No es mito Pedernera,
de quien se decía era el jugador mejor dotado, ni lo será Di Stéfano, uno de
los más extraordinarios que existiera en el mundo. Pero ambos llegaron a la
vejez, tuvieron una vida serena, sin estridencias, y dejaron su lugar para
Maradona, que además de haber sido un futbolista superdotado, caminó siempre
por la cornisa de la licitud, se tuteó con la muerte por sus desbordes y se siente
capaz de emitir juicios sobre Dios, las virtudes teologales o la personalidad
del Pontífice.
Hubo también leyendas sobre co sas: se decía que éramos el granero del mundo y, hasta el Mundial de Suecia, insuperables en fútbol. El Pacto Roca-Runciman fue un mito al revés: paradigma de la entrega y símbolo de la perversidad antinacional.

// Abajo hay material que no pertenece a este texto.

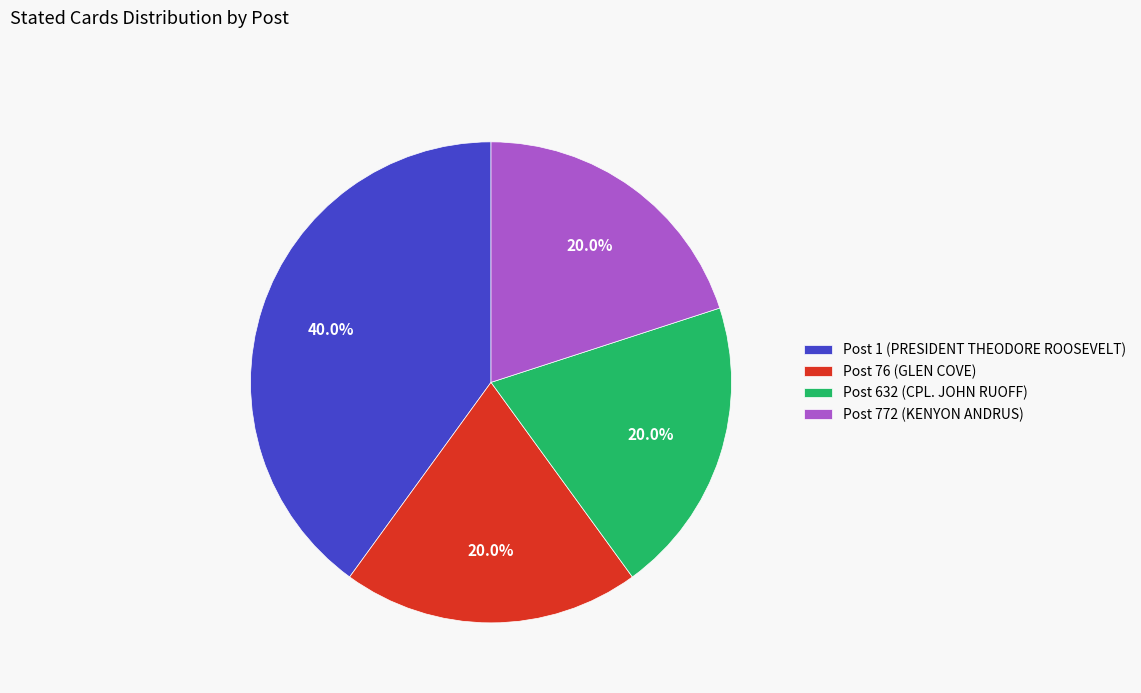

How much of the chart is everything except Post 632 (CPL. JOHN RUOFF)?

80.0%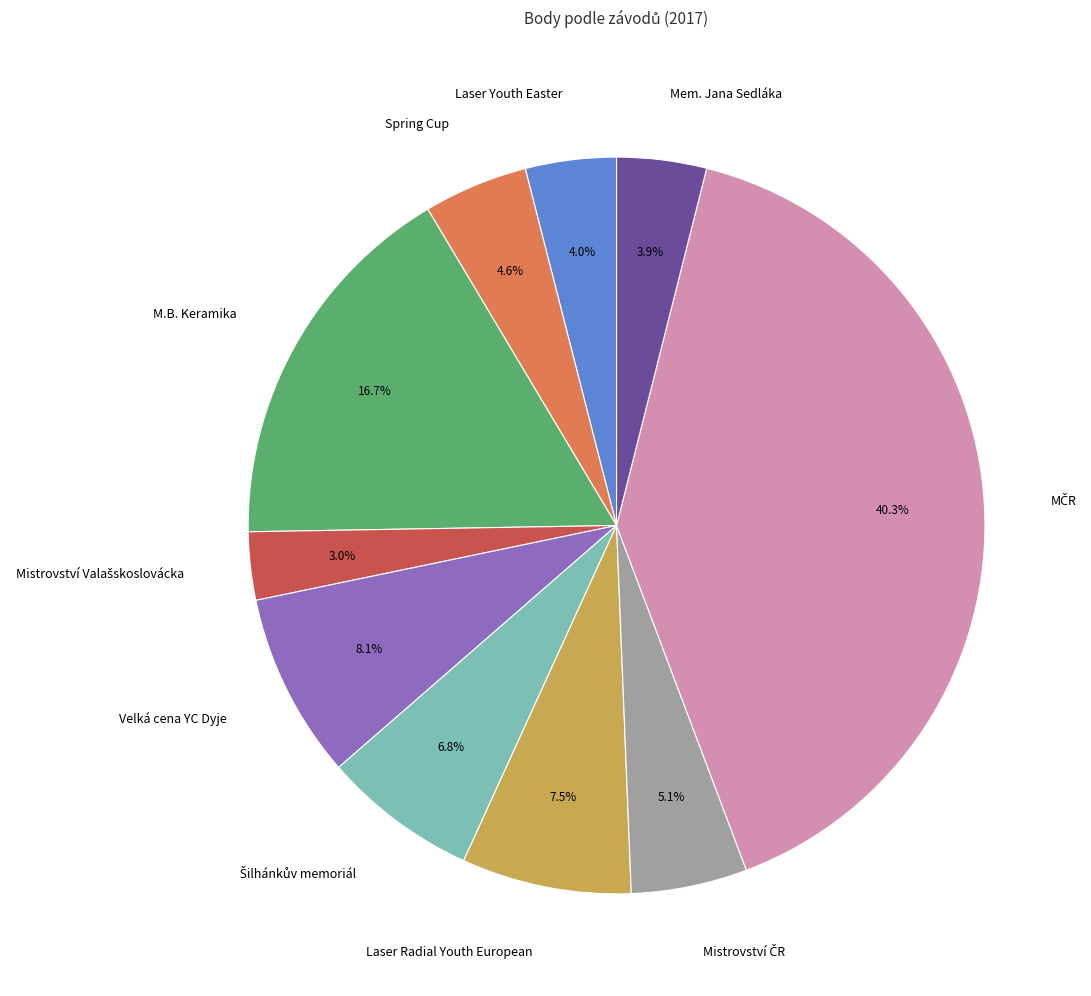

Which category has the smallest portion of the pie?

172103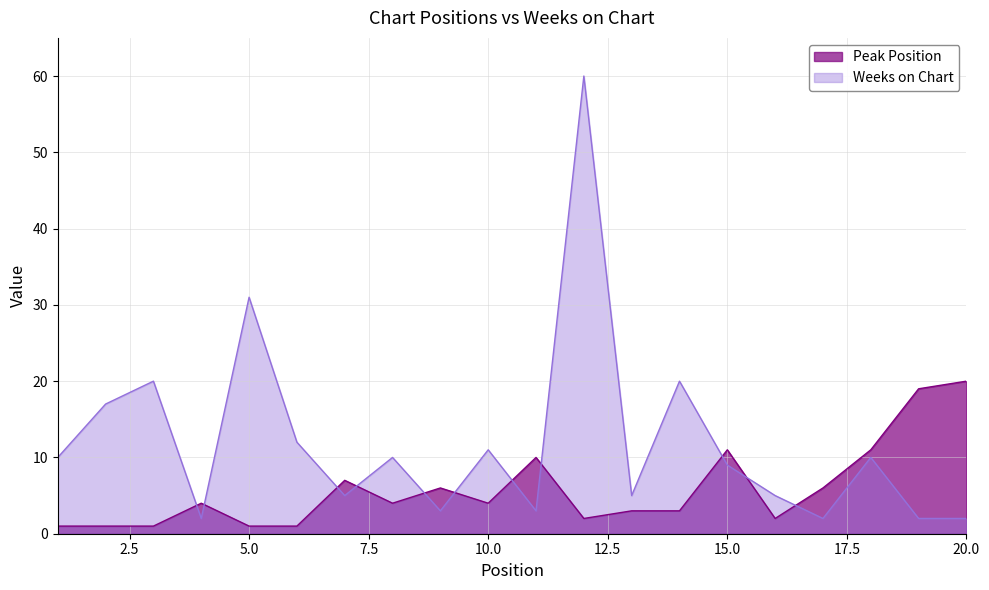

Where is the first local minimum for Weeks on Chart?

4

Sin embargo, merced a él, en plena crisis mundial y a pesar del Tratado de Ottawa, pudimos venderles a los ingleses carne con aftosa, que carecía de mercados. Eso le costó la cabeza a Runciman. Una década más tarde Inglaterra se vengó: nos vendió ferrocarriles obsoletos como si fueran joyas de última generación y elaboramos el mito de que “eran nuestros”. Y ahora, otra vez volvemos a comprar trenes viejos y agua y hacer del Estado un mito.